Monday, March 21, 2011

The Weather Cycle

I have come up with a concept regarding the weather and have become more and more convinced that it must be correct.

Suppose we set up a system of interconnected gears. One of the gears will have a handle attached so that when someone turns it, all of the gears will turn. We could draw lines across each point where gears are joined and if all of the gears was the same size, with the same number of teeth, the lines would match up each time the system of gears went through one cycle.

But things would get complicated if the gears were of different sizes, with different numbers of teeth. The fewer the teeth on a gear, the faster it will turn. A gear with 12 teeth will turn twice as fast as one with 24 teeth.

If we had several interconnected gears, of different sizes, the starting lines would eventually line up again, but it might require an extended period of turning. However, we can safely say that any finite system of interconnected gears will return to it's starting line-up if the system is turned for long enough.

So, you may be wondering what on earth this has to do with the weather. The answer is everything.

The factors which create the weather are all cyclical in nature, just like a rotating gear. The rotation of the earth causes the temperature fluctuations associated with day and night, as well as driving the prevailing winds on a large scale. The revolution of the earth, which drives the seasons, is also cyclical in nature.

The evaporation and precipitation, which is the main component of weather, is cyclical as well. Water evaporates, but air gets thinner and cooler as we go higher in altitude until we reach a point where water vapor (vapour) condenses as tiny droplets on various particles of dust, smoke and, salt that act as condensation nuclei, forming clouds.

Eventually, these droplets become crowded close together so that they merge by hydrogen bonding into drops too heavy for the air to support and fall as precipitation, especially if sudden cooling takes place which lowers the ability of the air to hold water vapour (vapor).

This is a fairly simple process.

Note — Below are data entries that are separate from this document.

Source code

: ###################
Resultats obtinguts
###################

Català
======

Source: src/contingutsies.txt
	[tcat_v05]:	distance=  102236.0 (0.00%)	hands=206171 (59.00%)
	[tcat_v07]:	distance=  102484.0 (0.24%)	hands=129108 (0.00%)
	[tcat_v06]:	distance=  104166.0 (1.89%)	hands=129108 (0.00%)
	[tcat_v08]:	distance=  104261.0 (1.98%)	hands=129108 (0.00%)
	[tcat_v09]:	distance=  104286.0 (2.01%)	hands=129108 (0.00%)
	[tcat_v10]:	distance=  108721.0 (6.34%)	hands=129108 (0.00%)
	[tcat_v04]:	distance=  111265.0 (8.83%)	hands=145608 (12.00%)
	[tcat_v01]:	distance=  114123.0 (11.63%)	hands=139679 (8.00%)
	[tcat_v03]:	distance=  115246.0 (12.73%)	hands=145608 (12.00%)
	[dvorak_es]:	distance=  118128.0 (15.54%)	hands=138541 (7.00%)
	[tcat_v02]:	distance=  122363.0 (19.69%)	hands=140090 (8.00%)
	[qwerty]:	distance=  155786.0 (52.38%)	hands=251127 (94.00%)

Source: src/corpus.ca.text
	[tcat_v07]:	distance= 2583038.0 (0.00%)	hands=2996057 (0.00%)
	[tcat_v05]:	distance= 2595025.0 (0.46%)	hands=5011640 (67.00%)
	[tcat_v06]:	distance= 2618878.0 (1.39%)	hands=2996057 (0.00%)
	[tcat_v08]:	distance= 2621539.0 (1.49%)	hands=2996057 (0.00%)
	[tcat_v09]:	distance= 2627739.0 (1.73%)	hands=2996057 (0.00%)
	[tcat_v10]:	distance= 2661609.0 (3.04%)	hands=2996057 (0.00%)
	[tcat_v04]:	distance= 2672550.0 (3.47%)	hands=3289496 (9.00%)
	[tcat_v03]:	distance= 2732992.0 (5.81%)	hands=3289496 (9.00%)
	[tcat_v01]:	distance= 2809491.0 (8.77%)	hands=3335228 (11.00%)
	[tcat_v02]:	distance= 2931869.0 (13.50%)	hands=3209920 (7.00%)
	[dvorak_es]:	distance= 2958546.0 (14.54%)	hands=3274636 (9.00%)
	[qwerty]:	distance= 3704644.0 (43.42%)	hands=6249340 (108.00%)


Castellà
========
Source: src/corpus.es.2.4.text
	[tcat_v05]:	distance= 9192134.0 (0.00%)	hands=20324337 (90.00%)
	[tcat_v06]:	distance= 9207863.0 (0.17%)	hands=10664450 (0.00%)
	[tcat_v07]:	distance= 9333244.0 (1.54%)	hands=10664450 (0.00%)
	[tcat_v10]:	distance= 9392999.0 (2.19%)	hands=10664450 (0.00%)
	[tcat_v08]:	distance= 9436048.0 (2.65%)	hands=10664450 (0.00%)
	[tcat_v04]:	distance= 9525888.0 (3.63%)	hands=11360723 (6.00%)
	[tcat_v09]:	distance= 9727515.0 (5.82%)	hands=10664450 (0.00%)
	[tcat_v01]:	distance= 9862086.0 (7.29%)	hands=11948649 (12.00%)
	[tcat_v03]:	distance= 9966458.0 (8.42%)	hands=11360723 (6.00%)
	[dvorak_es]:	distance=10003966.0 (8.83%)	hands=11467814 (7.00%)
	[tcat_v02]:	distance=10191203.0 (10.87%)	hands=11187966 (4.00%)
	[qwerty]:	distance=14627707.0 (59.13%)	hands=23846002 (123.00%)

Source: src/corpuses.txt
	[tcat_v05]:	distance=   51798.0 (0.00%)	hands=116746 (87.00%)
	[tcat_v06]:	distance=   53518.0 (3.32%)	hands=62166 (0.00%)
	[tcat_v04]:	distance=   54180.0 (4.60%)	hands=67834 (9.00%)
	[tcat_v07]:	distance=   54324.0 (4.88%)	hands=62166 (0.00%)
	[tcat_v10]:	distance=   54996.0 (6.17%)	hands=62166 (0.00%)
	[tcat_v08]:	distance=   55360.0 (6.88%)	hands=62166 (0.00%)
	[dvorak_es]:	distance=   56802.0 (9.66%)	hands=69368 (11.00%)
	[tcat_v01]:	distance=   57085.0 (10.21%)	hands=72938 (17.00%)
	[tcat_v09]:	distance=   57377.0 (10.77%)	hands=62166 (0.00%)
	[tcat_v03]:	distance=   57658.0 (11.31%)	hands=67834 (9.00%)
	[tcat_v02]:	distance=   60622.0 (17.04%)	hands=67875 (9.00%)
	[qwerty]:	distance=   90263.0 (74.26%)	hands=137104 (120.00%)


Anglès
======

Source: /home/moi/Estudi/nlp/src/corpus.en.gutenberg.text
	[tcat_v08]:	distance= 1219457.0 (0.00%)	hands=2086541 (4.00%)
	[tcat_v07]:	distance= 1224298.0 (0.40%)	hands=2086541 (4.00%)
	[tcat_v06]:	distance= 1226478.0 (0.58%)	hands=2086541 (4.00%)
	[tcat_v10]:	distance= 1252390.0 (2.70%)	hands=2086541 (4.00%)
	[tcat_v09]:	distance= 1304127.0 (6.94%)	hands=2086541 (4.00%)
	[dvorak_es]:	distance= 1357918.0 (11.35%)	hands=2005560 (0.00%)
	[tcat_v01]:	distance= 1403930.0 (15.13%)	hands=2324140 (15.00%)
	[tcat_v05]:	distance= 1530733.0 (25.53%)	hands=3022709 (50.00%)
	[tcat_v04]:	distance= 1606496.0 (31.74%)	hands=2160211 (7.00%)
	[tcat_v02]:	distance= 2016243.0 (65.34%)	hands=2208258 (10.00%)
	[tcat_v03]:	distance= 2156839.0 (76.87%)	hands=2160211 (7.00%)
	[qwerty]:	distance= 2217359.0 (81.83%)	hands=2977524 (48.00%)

The reason that weather is so complex is because the surface of the earth is messy. The distribution of land, sea, dust and, mountains is far from regular. It is further complicated by ocean currents moving warm and cold water around. Global warming is also having an increasing effect on the weather.

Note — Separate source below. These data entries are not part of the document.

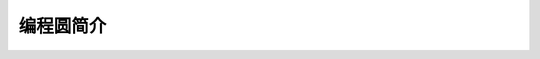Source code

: ======================
编程圆简介
======================





.. image:: ../_static/intro/circle_works.png


.. image:: ../_static/intro/hardware_view.png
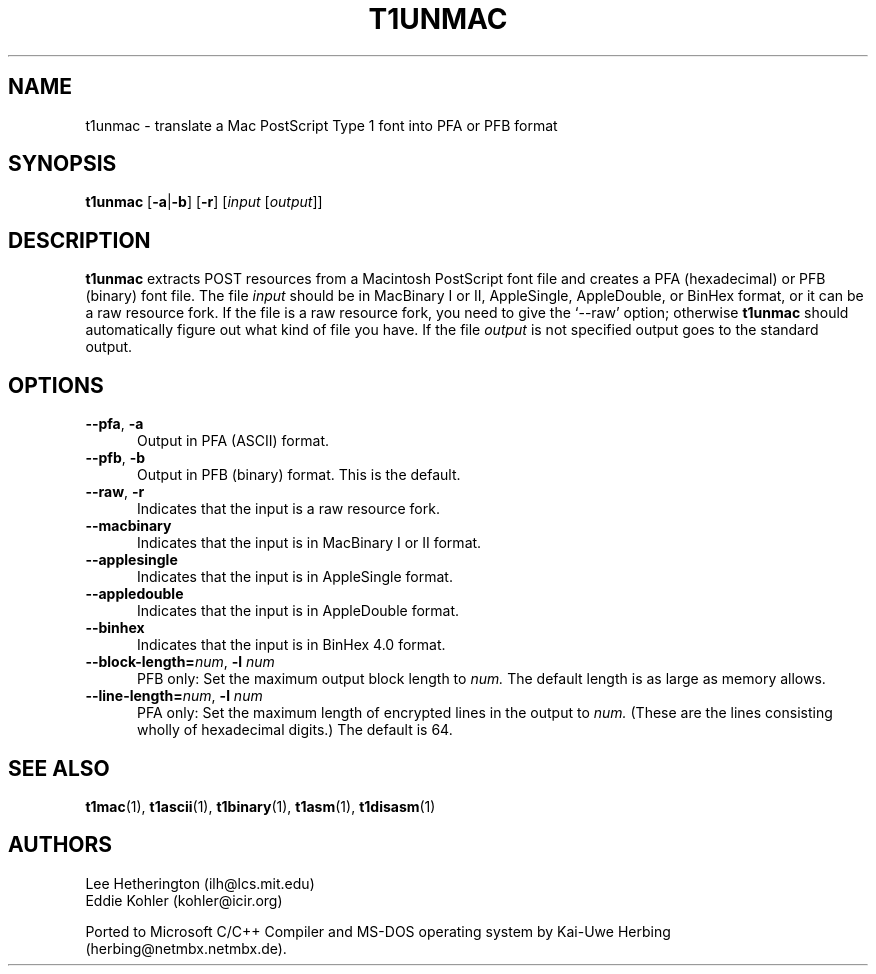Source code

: .ds V 1.27
.de M
.BR "\\$1" "(\\$2)\\$3"
..
.TH T1UNMAC 1  "" "Version \*V"
.SH NAME
t1unmac \- translate a Mac PostScript Type 1 font into PFA or PFB format
.SH SYNOPSIS
.B t1unmac
\%[\fB\-a\fR|\fB\-b\fR]
\%[\fB\-r\fR]
\%[\fIinput\fR [\fIoutput\fR]]
.SH DESCRIPTION
.B t1unmac
extracts POST resources from a Macintosh PostScript font file and creates a
PFA (hexadecimal) or PFB (binary) font file. The file
.I input
should be in MacBinary I or II, AppleSingle, AppleDouble, or BinHex format,
or it can be a raw resource fork. If the file is a raw resource fork, you
need to give the `\-\-raw' option; otherwise
.B t1unmac
should automatically figure out what kind of file you have. If the file
.I output
is not specified output goes to the standard output.
.SH OPTIONS
.TP 5
.BR \-\-pfa ", " \-a
Output in PFA (ASCII) format.
.TP 5
.BR \-\-pfb ", " \-b
Output in PFB (binary) format. This is the default.
.TP 5
.BR \-\-raw ", " \-r
Indicates that the input is a raw resource fork.
.TP 5
.BR \-\-macbinary
Indicates that the input is in MacBinary I or II format.
.TP 5
.BR \-\-applesingle
Indicates that the input is in AppleSingle format.
.TP 5
.BR \-\-appledouble
Indicates that the input is in AppleDouble format.
.TP 5
.BR \-\-binhex
Indicates that the input is in BinHex 4.0 format.
.TP
.BI \-\-block\-length= "num\fR, " \-l " num"
PFB only: Set the maximum output block length to
.I num.
The default length is as large as memory allows.
.TP
.BI \-\-line\-length= "num\fR, " \-l " num"
PFA only: Set the maximum length of encrypted lines in the output to
.I num.
(These are the lines consisting wholly of hexadecimal digits.) The default
is 64.
.SH "SEE ALSO"
.LP
.M t1mac 1 ,
.M t1ascii 1 ,
.M t1binary 1 ,
.M t1asm 1 ,
.M t1disasm 1
.SH AUTHORS
Lee Hetherington (ilh@lcs.mit.edu)
.br
Eddie Kohler (kohler@icir.org)
.PP
Ported to Microsoft C/C++ Compiler and MS-DOS operating system by
Kai-Uwe Herbing (herbing@netmbx.netmbx.de).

The result is that it is very difficult to forecast the weather much in advance.

Now, back to our gear system. No matter how complex we make the system of gears it must, as long as it is not infinte, eventually return to it's starting line-up. We can calculate just how many turns of the main gear, the one with the handle, will be required to bring this about.

All of the factors driving the weather are cyclic in nature, just like our gears. The messiness of the earth's surface complicates the weather greatly, but this messiness remains relatively constant over thousands of years and is not one of the cycles.

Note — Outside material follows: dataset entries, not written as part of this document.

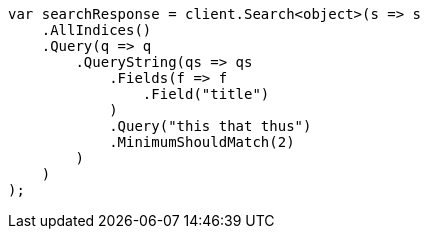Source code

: // query-dsl/query-string-query.asciidoc:446

////
IMPORTANT NOTE
==============
This file is generated from method Line446 in https://github.com/elastic/elasticsearch-net/tree/master/src/Examples/Examples/QueryDsl/QueryStringQueryPage.cs#L247-L278.
If you wish to submit a PR to change this example, please change the source method above
and run dotnet run -- asciidoc in the ExamplesGenerator project directory.
////

[source, csharp]
----
var searchResponse = client.Search<object>(s => s
    .AllIndices()
    .Query(q => q
        .QueryString(qs => qs
            .Fields(f => f
                .Field("title")
            )
            .Query("this that thus")
            .MinimumShouldMatch(2)
        )
    )
);
----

Weather is very much the product of the earth's rotation and revolution. Without this movement, the evaporation of the water and the movement of the air would reach a condition of equilibrium and remain there. But the movments of the earth continuously upsets any such equilibrium, and the result is the weather.

Today, I would like to introduce the idea that all weather on earth is a part of a long cycle which repeats itself over and over. Alternating storms and nice days are literally teeth in the gears. this does not only apply to large-scale effects like a warmer than usual winter, but to every local storm and nice day and also to warm and cold fronts. however, this does not apply all the way down to the molecular level so that repetitions of the weather cycle involve the same water molecules.

Warm and cold ocean currents, like the messiness of the earth's surface, complicate the weather cycle, and thus increase it's duration, but are not a part of the cycle. Just as the gear system would be simpler, and it's cycle much shorter, if all of the gears were the same size, the weather cycle would be much simpler if the earth's northern and southern hemispheres handled heat in the same way. But the southern hemisphere has a far higher proportion of water.

I do not have the length of the weather cycle, it may well be longer than a human lifetime, but this has got to be the way it is. The factors driving the weather are all cyclical. The other factors affecting the weather are complex, but constant. Global warming is an exception to this, but it is increasing at what is probably a constant rate. The weather must repeat itself, at some level.

The weather in every place, and on the earth as a whole, must follow a long-term cycle that we have not yet noticed. An understanding of this cycle would greatly assist in forecasting well in advance and also understanding how it is being affected by global warming. It may become apparent with the keeping of detailed weather records and the development of computer technology to search out patterns in data. Weather is another one of those things that seem random to us, but actually follows and orderly pattern we do not yet understand.